'PhishMe' Tool Lets Businesses Spear-Phish Themselves
Web-based service generates self-inflicted targeted attacks to enlighten users, assess risk
July 22, 2008
A new do-it-yourself phishing tool lets enterprises automatically spear-phish their own users.
The new PhishMe software-as-a-service offering is designed to help companies assess their vulnerability to spear phishing, as well as to give their users a real-world taste of these targeted attacks.
Boutique security firm Intrepidus Group, which is made up of some black hat researchers, today rolled out the new Web-based PhishMe service for helping companies find the weakest links in their targeted phishing defense.
Spear phishing attacks target specific organizations or individuals, rather than blanketing large groups of users. A recent report from iDefense Labs found that over 15,000 corporate victims in the past 15 months have been hit by spear phishing attacks.
The concept of unleashing a fake phishing campaign inside your own organization isn’t new -- some companies routinely hire penetration testers or social engineering experts to do the dirty work for them. PhishMe is basically a way to roll your own internal campaign and to collect metrics on how users reacted to the messages.
Rohyt Belani, CEO of Intrepidus, says PhishMe is a spinoff of a service Intrepidus performs for its security clients. “This [PhishMe] is a more scalable solution that can be run across various clients, and it’s cheaper to buy a license from us,” he says. The service ranges from $5,000 to under $50,000 for a one-year license, and Intrepidus runs all the background Web and email servers on its end.
PhishMe is also a gentler way of catching employees falling for a phish.

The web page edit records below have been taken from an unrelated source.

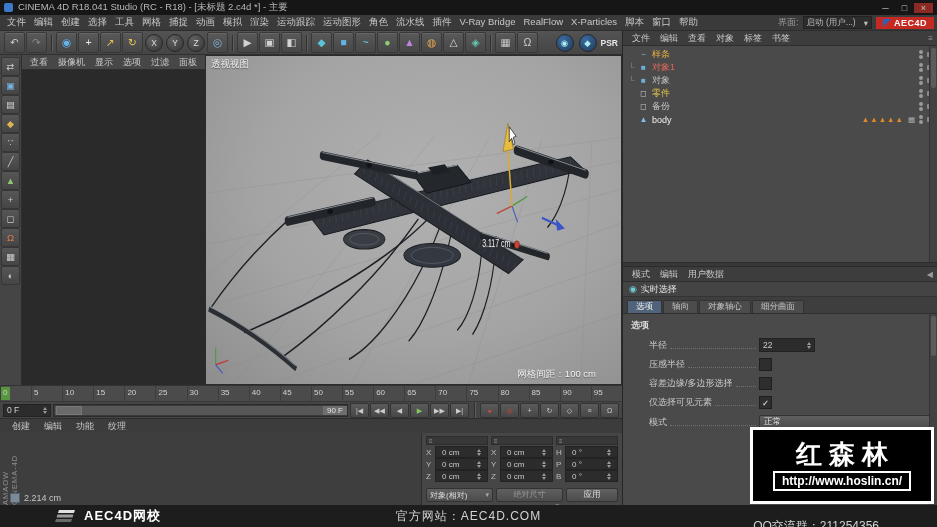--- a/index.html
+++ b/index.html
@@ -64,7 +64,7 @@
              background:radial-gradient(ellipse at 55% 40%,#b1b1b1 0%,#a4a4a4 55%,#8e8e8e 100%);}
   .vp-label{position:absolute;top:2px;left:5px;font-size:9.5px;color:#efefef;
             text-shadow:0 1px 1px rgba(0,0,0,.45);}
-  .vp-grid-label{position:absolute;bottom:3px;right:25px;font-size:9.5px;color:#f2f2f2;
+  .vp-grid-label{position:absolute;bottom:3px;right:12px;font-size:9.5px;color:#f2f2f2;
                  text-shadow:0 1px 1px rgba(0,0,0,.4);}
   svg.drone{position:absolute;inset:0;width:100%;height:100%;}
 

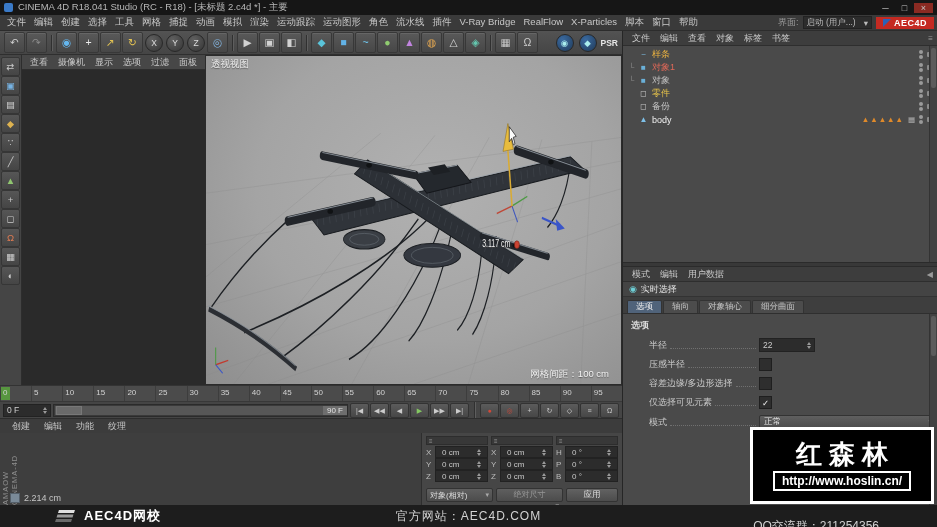--- a/index.html
+++ b/index.html
@@ -727,10 +727,6 @@
               <span>模式</span>
               <span class="leader"></span>
             </span>
-          <span class="mode-select">
-              <span>正常</span>
-              <span class="caret">▾</span>
-            </span>
         </div>
         <span class="scrollbar">
             <span class="scroll-thumb"></span>

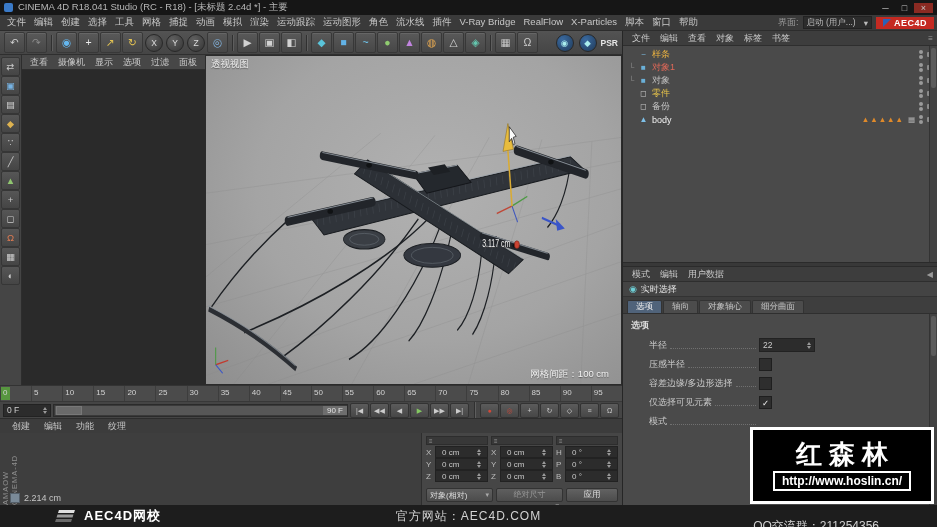--- a/index.html
+++ b/index.html
@@ -119,7 +119,7 @@
   .coord-select.dim{color:#969696;flex-direction:column;}
   .coord-select .caret{margin-left:auto;font-size:7px;color:#aaa;}
   .apply-btn{width:50px;height:12px;background:linear-gradient(#626262,#4c4c4c);border:1px solid #333;
-             border-radius:2px;font-size:8.5px;color:#e0e0e0;display:flex;align-items:center;justify-content:center;}
+             border-radius:2px;font-size:8.5px;color:#e0e0e0;display:flex;align-items:center;justify-content:center;padding-left:47px;}
 
   
   .om-menu,.am-menu{height:14px;background:#3d3d3d;border-bottom:1px solid #2e2e2e;display:flex;

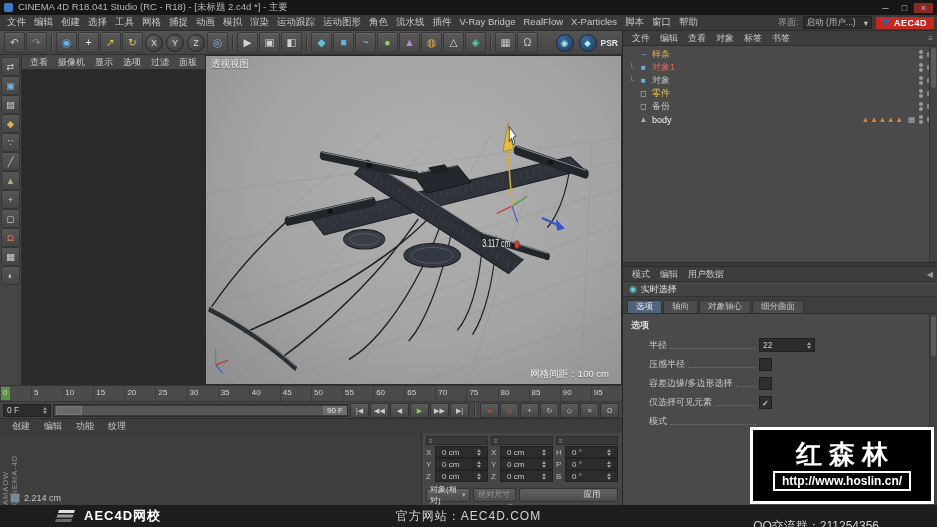--- a/index.html
+++ b/index.html
@@ -166,7 +166,7 @@
   
   .footer{height:22px;background:#1d1d1d;display:flex;align-items:center;padding:0 12px;
           position:relative;flex:0 0 auto;z-index:5;}
-  .f-logowrap{display:flex;align-items:center;gap:6px;margin-left:42px;}
+  .f-logowrap{display:flex;align-items:flex-end;gap:6px;margin-left:42px;}
   .f-brand{font-size:13px;font-weight:bold;color:#fff;letter-spacing:1px;}
   .f-site{position:absolute;left:320px;right:320px;text-align:center;font-size:12px;color:#d2d2d2;letter-spacing:1px;}
   .f-qq{position:absolute;right:58px;font-size:12px;color:#d2d2d2;margin-top:20px;}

Rather than making them feel punk’d, like some social engineering exploits do, it gives them instant feedback: They are redirected to educational messages and information, including a PhishMe educational comic strip and links to their corporate sites for more information.
“The most important part is that as soon as an employee falls for the simulated phishing attack, they get immediate feedback, training materials... on their screen, telling them this is what it was,” Belani says. “It’s not just 'we did this to you, tricked you, and had fun at your expense.'”
Security experts say the hands-on attack approach is more powerful than a security policy statement or traditional user training. “I think it's one of the simplest and most effective ways at educating [users]," says Robert Hansen (aka “RSnake”), CEO of SecTheory. "I've never thought just telling them what to watch for works.
"This forces them to look at it, and pay attention,” Hansen says. “It's far more real and easy to understand when it's staring you in the face in your inbox.”
Setting up an attack takes just a few minutes, and PhishMe provides user behavior metrics as well as other trend information. For security reasons, Intrepidus doesn’t collect its clients’ user passwords on its servers. “The only thing we have is the email addresses of our clients,” says Aaron Higgby, CTO of Intrepidus.
PhishMe can be configured for any type of phishing exploit, even the more obviously phony ones that aren’t targeted at any particular organization or person.
But spear phishing campaigns are usually the most difficult phishing attacks to detect, experts say. “They are hard to pick up because they are so close to legitimate emails out there,” Belani says. “You need to train people to focus on the targeted phishing attacks.”
The next version of the service will have options for including benign infected-email attachments, Belani says.